Lift Single Node Memory Limit Using PGAS-like Pragmas for MPI

Jichi Guo
Seminar

With the increasing of the problem size of scientific applications, the required local memory might be too large to fit into a single node. Developers usually have to manually modify the source code to redistribute the local memory onto a number of nodes. If the local memory is accessed irregularly that makes it difficult to tile, the result code could become hundreds of times slower than the original sequential version because of the inter-node communication latency. The Partitioned Global Address Space (PGAS) programming model is widely used for expressing irregular memory accesses over the distributed shared memory. But some PGAS languages such as UPC do not allow setting the number of nodes to share memory smaller than total node number at runtime because of the absence of the sub-communicator support.
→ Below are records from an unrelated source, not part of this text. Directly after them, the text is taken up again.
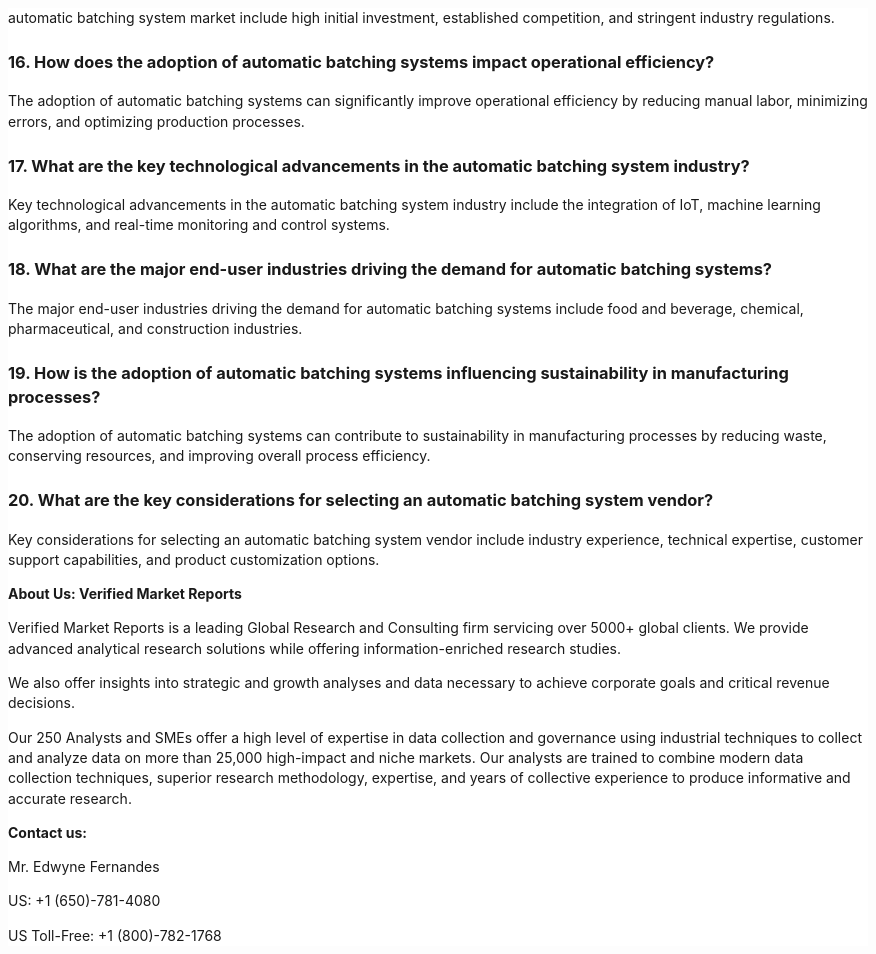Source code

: automatic batching system market include high initial investment, established competition, and stringent industry regulations.</p><h3>16. How does the adoption of automatic batching systems impact operational efficiency?</h3><p>The adoption of automatic batching systems can significantly improve operational efficiency by reducing manual labor, minimizing errors, and optimizing production processes.</p><h3>17. What are the key technological advancements in the automatic batching system industry?</h3><p>Key technological advancements in the automatic batching system industry include the integration of IoT, machine learning algorithms, and real-time monitoring and control systems.</p><h3>18. What are the major end-user industries driving the demand for automatic batching systems?</h3><p>The major end-user industries driving the demand for automatic batching systems include food and beverage, chemical, pharmaceutical, and construction industries.</p><h3>19. How is the adoption of automatic batching systems influencing sustainability in manufacturing processes?</h3><p>The adoption of automatic batching systems can contribute to sustainability in manufacturing processes by reducing waste, conserving resources, and improving overall process efficiency.</p><h3>20. What are the key considerations for selecting an automatic batching system vendor?</h3><p>Key considerations for selecting an automatic batching system vendor include industry experience, technical expertise, customer support capabilities, and product customization options.</p></body></html></h3><p id="" class=""><strong>About Us: Verified Market Reports</strong></p><p id="" class="">Verified Market Reports is a leading Global Research and Consulting firm servicing over 5000+ global clients. We provide advanced analytical research solutions while offering information-enriched research studies.</p><p id="" class="">We also offer insights into strategic and growth analyses and data necessary to achieve corporate goals and critical revenue decisions.</p><p id="" class="">Our 250 Analysts and SMEs offer a high level of expertise in data collection and governance using industrial techniques to collect and analyze data on more than 25,000 high-impact and niche markets. Our analysts are trained to combine modern data collection techniques, superior research methodology, expertise, and years of collective experience to produce informative and accurate research.</p><p id="" class=""><strong>Contact us:</strong></p><p id="" class="">Mr. Edwyne Fernandes</p><p id="" class="">US: +1 (650)-781-4080</p><p id="" class="">US Toll-Free: +1 (800)-782-1768</p>
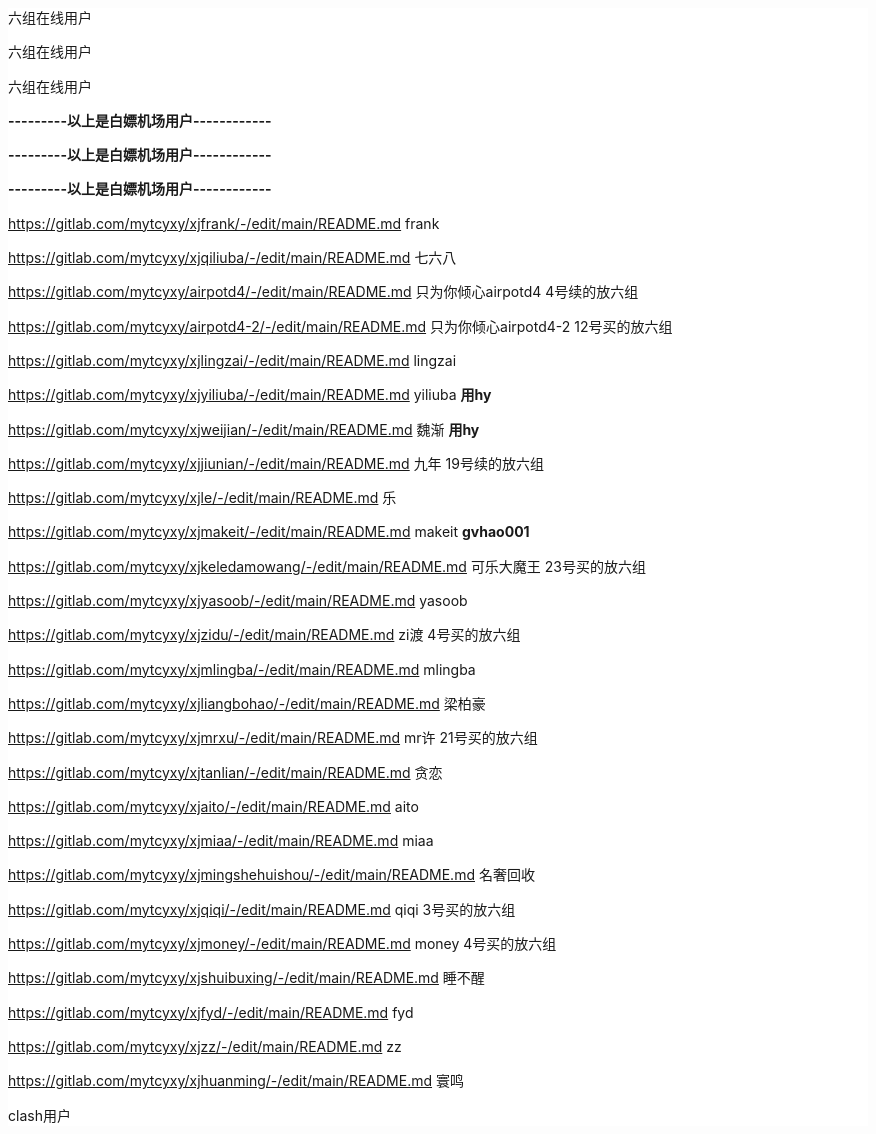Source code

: 六组在线用户

六组在线用户

六组在线用户

**---------以上是白嫖机场用户------------**

**---------以上是白嫖机场用户------------**

**---------以上是白嫖机场用户------------**

https://gitlab.com/mytcyxy/xjfrank/-/edit/main/README.md frank   

https://gitlab.com/mytcyxy/xjqiliuba/-/edit/main/README.md 七六八

https://gitlab.com/mytcyxy/airpotd4/-/edit/main/README.md 只为你倾心airpotd4 4号续的放六组 

https://gitlab.com/mytcyxy/airpotd4-2/-/edit/main/README.md 只为你倾心airpotd4-2 12号买的放六组

https://gitlab.com/mytcyxy/xjlingzai/-/edit/main/README.md lingzai

https://gitlab.com/mytcyxy/xjyiliuba/-/edit/main/README.md  yiliuba **用hy**

https://gitlab.com/mytcyxy/xjweijian/-/edit/main/README.md 魏渐 **用hy**

https://gitlab.com/mytcyxy/xjjiunian/-/edit/main/README.md 九年 19号续的放六组 

https://gitlab.com/mytcyxy/xjle/-/edit/main/README.md 乐 

https://gitlab.com/mytcyxy/xjmakeit/-/edit/main/README.md makeit **gvhao001**

https://gitlab.com/mytcyxy/xjkeledamowang/-/edit/main/README.md 可乐大魔王 23号买的放六组

https://gitlab.com/mytcyxy/xjyasoob/-/edit/main/README.md yasoob

https://gitlab.com/mytcyxy/xjzidu/-/edit/main/README.md zi渡 4号买的放六组

https://gitlab.com/mytcyxy/xjmlingba/-/edit/main/README.md mlingba

https://gitlab.com/mytcyxy/xjliangbohao/-/edit/main/README.md 梁柏豪

https://gitlab.com/mytcyxy/xjmrxu/-/edit/main/README.md mr许 21号买的放六组

https://gitlab.com/mytcyxy/xjtanlian/-/edit/main/README.md 贪恋

https://gitlab.com/mytcyxy/xjaito/-/edit/main/README.md aito 

https://gitlab.com/mytcyxy/xjmiaa/-/edit/main/README.md miaa 

https://gitlab.com/mytcyxy/xjmingshehuishou/-/edit/main/README.md 名奢回收

https://gitlab.com/mytcyxy/xjqiqi/-/edit/main/README.md qiqi 3号买的放六组 

https://gitlab.com/mytcyxy/xjmoney/-/edit/main/README.md money 4号买的放六组

https://gitlab.com/mytcyxy/xjshuibuxing/-/edit/main/README.md 睡不醒 

https://gitlab.com/mytcyxy/xjfyd/-/edit/main/README.md fyd 

https://gitlab.com/mytcyxy/xjzz/-/edit/main/README.md zz 

https://gitlab.com/mytcyxy/xjhuanming/-/edit/main/README.md 寰鸣


clash用户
To address the problem, we propose a source-to-source translation framework with PGAS-like programming interface to automatically convert local memory access to remote memory access with minor modifications. Most of the modifications could be done using non-intrusive pragmas so that the source code could also be compiled to run sequentially on single node. The generated output code is implemented with MPI one-sided communication, which supports using sub-communicators to select the nodes to share memory. We evaluate our approach with several kernels and the our best implementation will not increase the magnitude of the runtime compared to the sequential single node implementation.

Bio:
Jichi Guo is a PhD student working on compilers and program optimization at the University of Colorado at Colorado Springs. He completed his MS in computer science at the University of Texas at San Antonio in 2012. His current research interests lie in compiler optimization, analytical performance modeling, and parallel programming.